[GIVEN REQUEST]
Reproduce every line of the listing below word for word, omitting the pictures.

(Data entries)
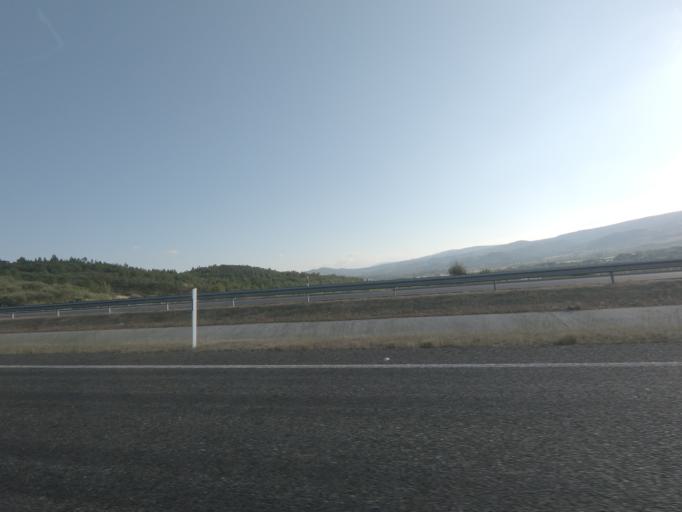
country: ES
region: Galicia
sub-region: Provincia de Ourense
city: Oimbra
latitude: 41.8627
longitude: -7.4271
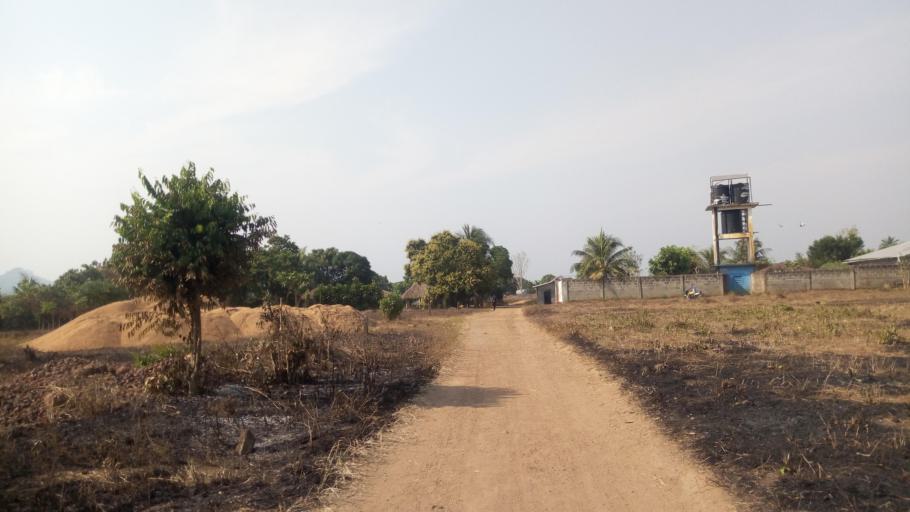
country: SL
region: Southern Province
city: Mogbwemo
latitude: 7.6158
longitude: -12.1797
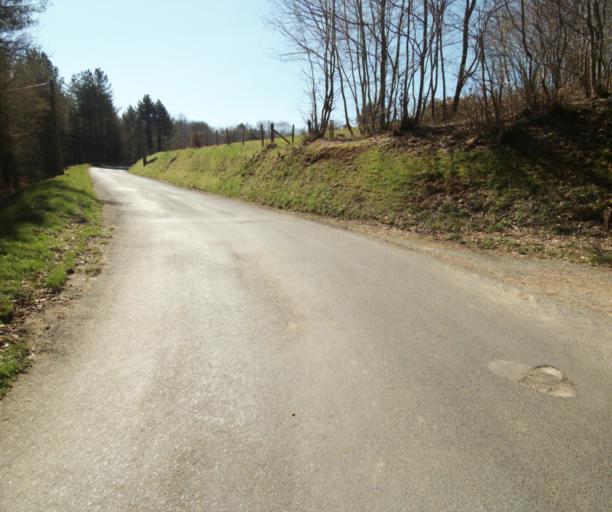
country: FR
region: Limousin
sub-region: Departement de la Correze
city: Naves
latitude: 45.3082
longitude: 1.7199
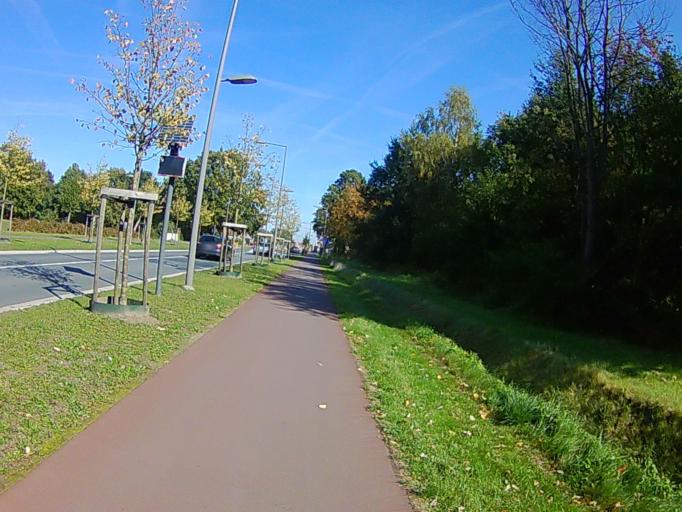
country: BE
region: Flanders
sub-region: Provincie Antwerpen
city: Stabroek
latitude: 51.3442
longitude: 4.3913
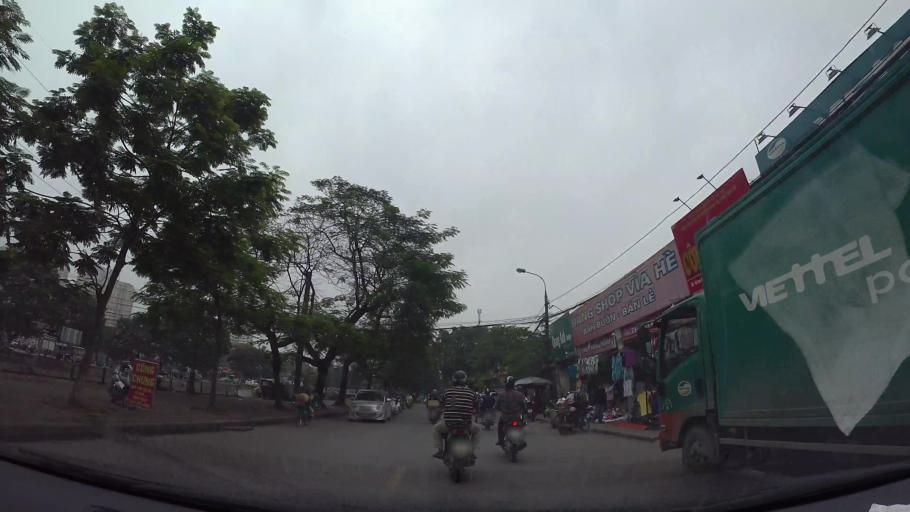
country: VN
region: Ha Noi
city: Hai BaTrung
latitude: 20.9921
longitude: 105.8625
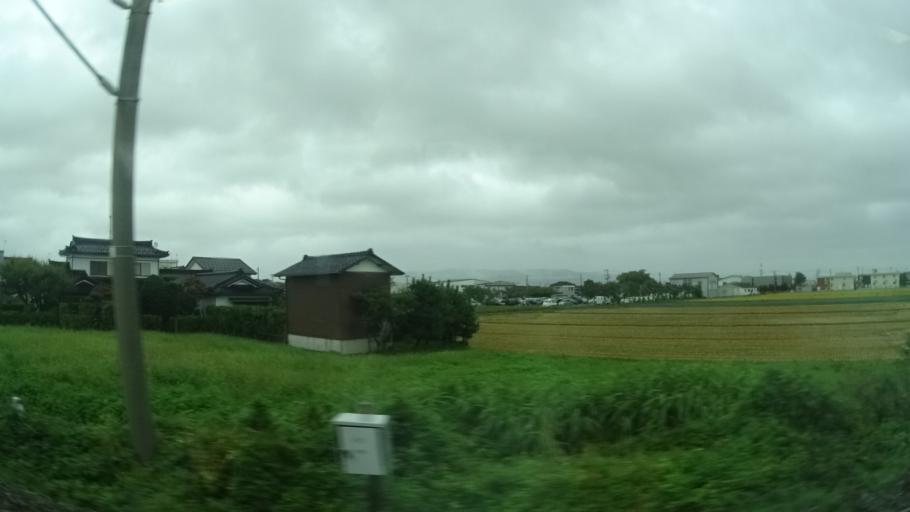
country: JP
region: Yamagata
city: Sakata
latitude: 38.8537
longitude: 139.9072
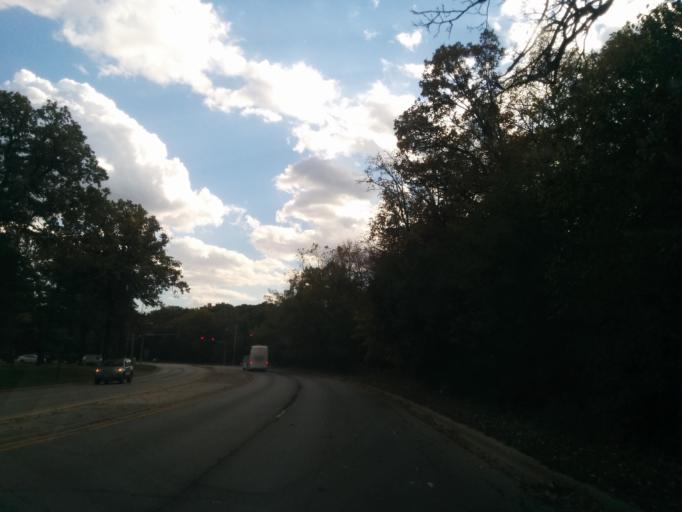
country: US
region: Illinois
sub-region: Cook County
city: Park Ridge
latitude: 41.9975
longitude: -87.8557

[THE RESULT]
country: ES
region: Galicia
sub-region: Provincia de Ourense
city: Oimbra
latitude: 41.8627
longitude: -7.4271
country: SL
region: Southern Province
city: Mogbwemo
latitude: 7.6158
longitude: -12.1797
country: FR
region: Limousin
sub-region: Departement de la Correze
city: Naves
latitude: 45.3082
longitude: 1.7199
country: BE
region: Flanders
sub-region: Provincie Antwerpen
city: Stabroek
latitude: 51.3442
longitude: 4.3913
country: VN
region: Ha Noi
city: Hai BaTrung
latitude: 20.9921
longitude: 105.8625
country: JP
region: Yamagata
city: Sakata
latitude: 38.8537
longitude: 139.9072
country: US
region: Illinois
sub-region: Cook County
city: Park Ridge
latitude: 41.9975
longitude: -87.8557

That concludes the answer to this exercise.